Our approach to advertising

Perceived mission drift and “enshittification”

  • Many see ads as the predictable endgame of a VC‑funded, high‑burn company, incompatible with the original “benefit humanity / safety” framing.
  • The blog’s language (“our pursuit of advertising is in support of our mission”) is widely mocked as corporate doublespeak.
  • Several compare this moment to Google’s trajectory: start pure and user‑centric, then gradually optimize for ad revenue and degrade the product.

Distrust of assurances about ads

  • The promise that “ads are always separate and clearly labeled” and won’t affect answers is widely disbelieved, citing past tech histories (e.g., search ads evolution).
  • Many call out the line “we don’t sell your data” as a standard surveillance‑capitalism sleight of hand: they won’t sell raw chats, but will profile users and sell targeting.
  • Some note the careful wording: current Plus/Pro/etc. tiers are ad‑free “for now,” and expect the scope of ads to creep over time.
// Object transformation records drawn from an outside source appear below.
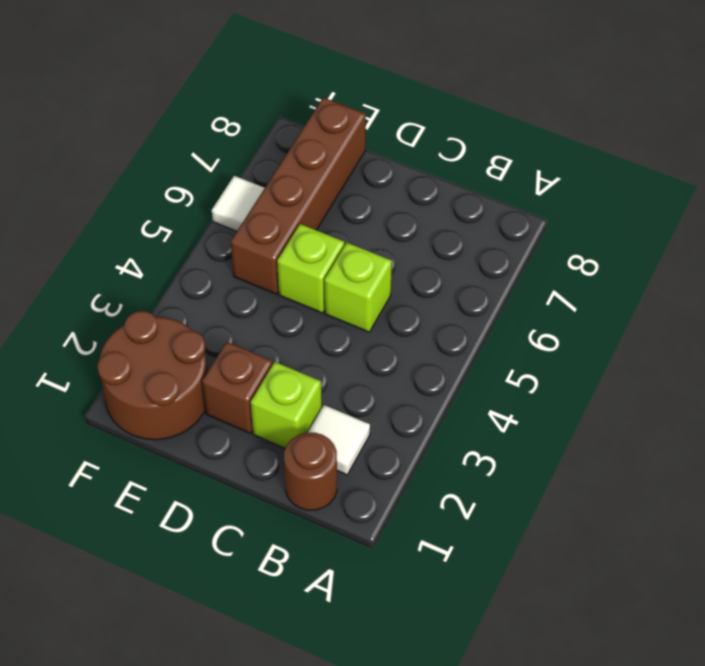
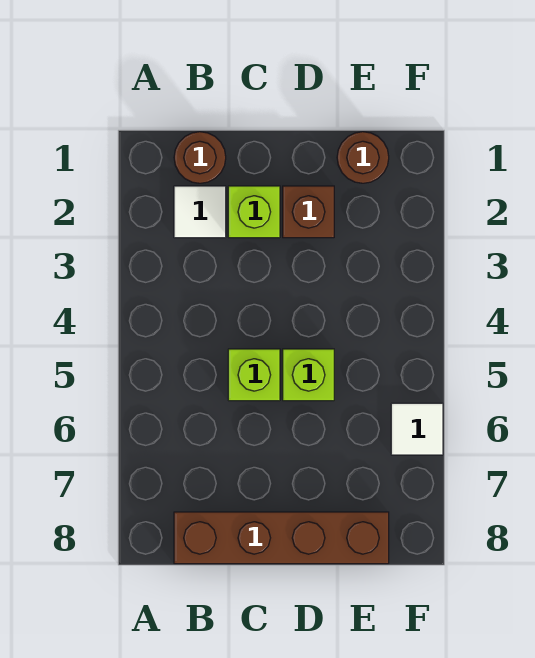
brown round brick E1:F2 level 1 -> brown round brick E1 level 1
brown brick E5:E8 level 1 -> brown brick B8:E8 level 1

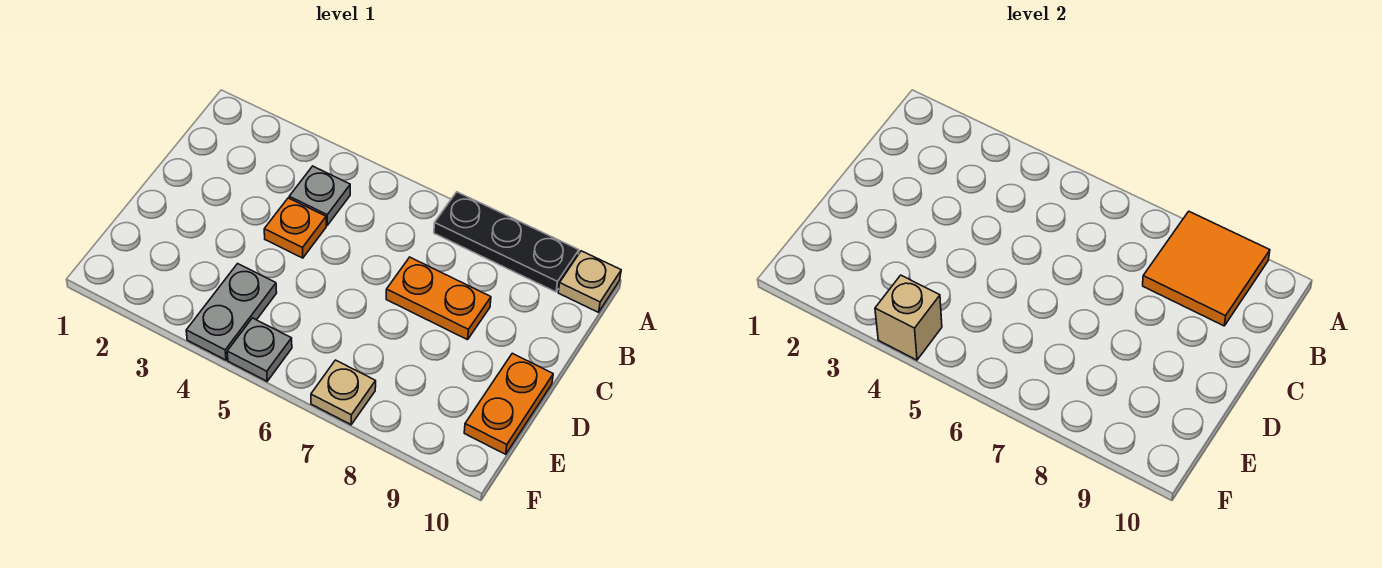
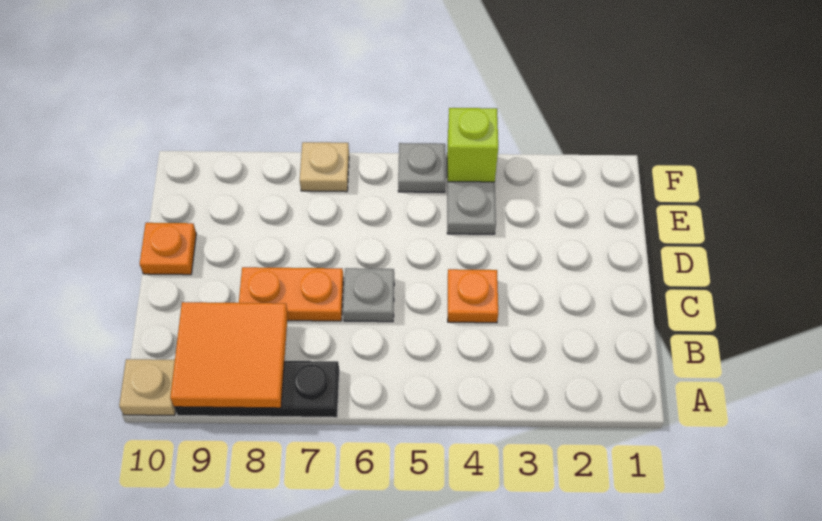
grey plate B4 level 1 -> grey plate C6 level 1
orange plate D10:E10 level 1 -> orange plate D10 level 1
tan brick F4 level 2 -> lime brick F4 level 2

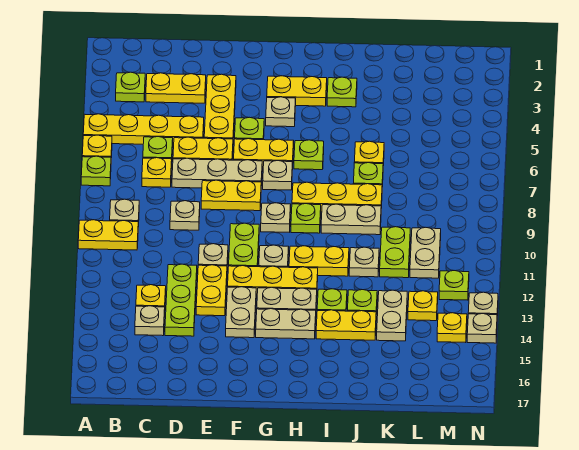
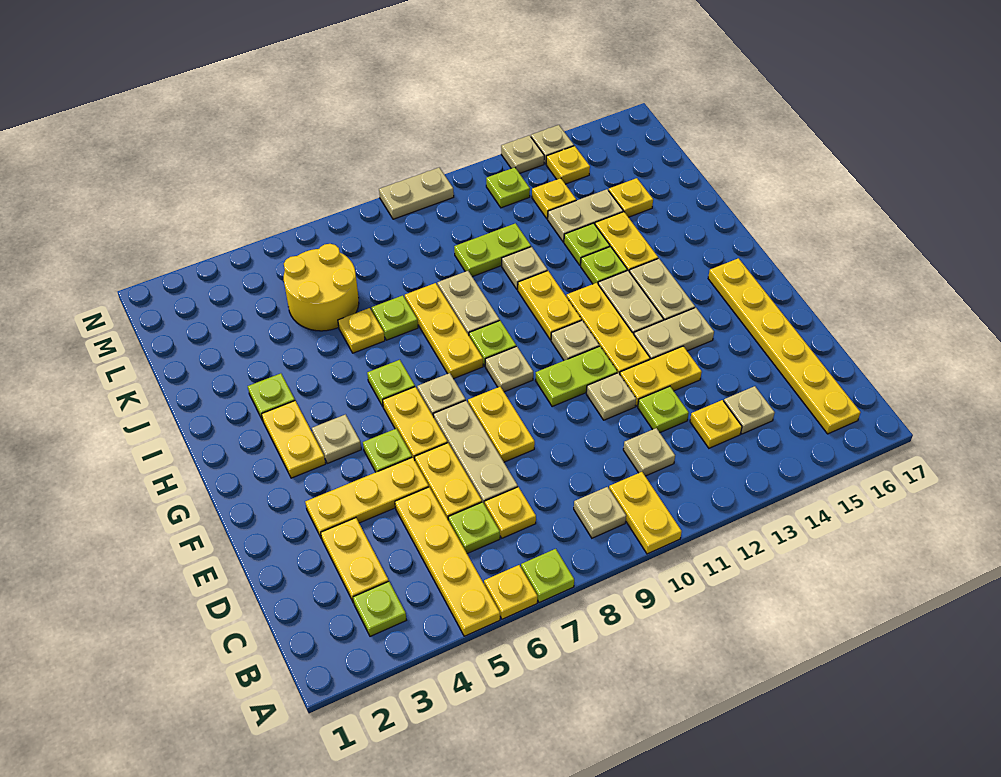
none -> yellow plate B16:G16 level 1
tan plate D9 level 1 -> tan plate C11 level 1
lime plate D12:D14 level 1 -> lime plate D12 level 1
none -> yellow round brick K5:L6 level 1
none -> yellow plate K15 level 1
tan plate L10:L11 level 1 -> tan plate N9:N10 level 1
Privacy, profiling, and behavioral manipulation

  • Strong concern that chat data gives far richer behavioral signals than web search, enabling extremely granular targeting (e.g., relationship issues, health, pregnancy).
  • Fear that future products could “gradually steer” users over months, with the AI acting like a trusted advisor that has secretly sold out to adtech.
  • Some argue regulation and/or enforceable contracts are needed; otherwise promises are meaningless.

Impact on usefulness and product quality

  • Worry that once ads exist, internal metrics will inevitably optimize for engagement/time‑on‑platform, not correctness or utility.
  • Expect eventual “sponsored content” inside answers, making it impossible to tell if a recommendation is genuine or paid.
  • Some think ads might push people toward alternatives (other models, OpenRouter, local LLMs), unlike Google Search where switching costs are higher.

Business model, timing, and competition

  • Many think ads were inevitable given costs and debt; others see the timing as a sign of financial or IPO pressure, and as bearish for near‑term AGI.
  • A minority argue that users historically choose ad‑supported free tiers over subscriptions and that this is the least‑bad monetization path.
  • Several note that if ads are the main path to profitability, incumbents like Google—with a huge ad machine and default distribution—have a major advantage.

Ethics and broader cultural effects

  • Ethical unease that models trained on unpaid public content are now wrapped in an ad product without compensating original creators.
  • Some foresee new “AEO/LTO” industries (optimizing content for LLM answers) and even LLM‑based adblockers that scrub outputs.
  • One late comment points out that nobody has yet seriously addressed the implications of political advertising in this setting.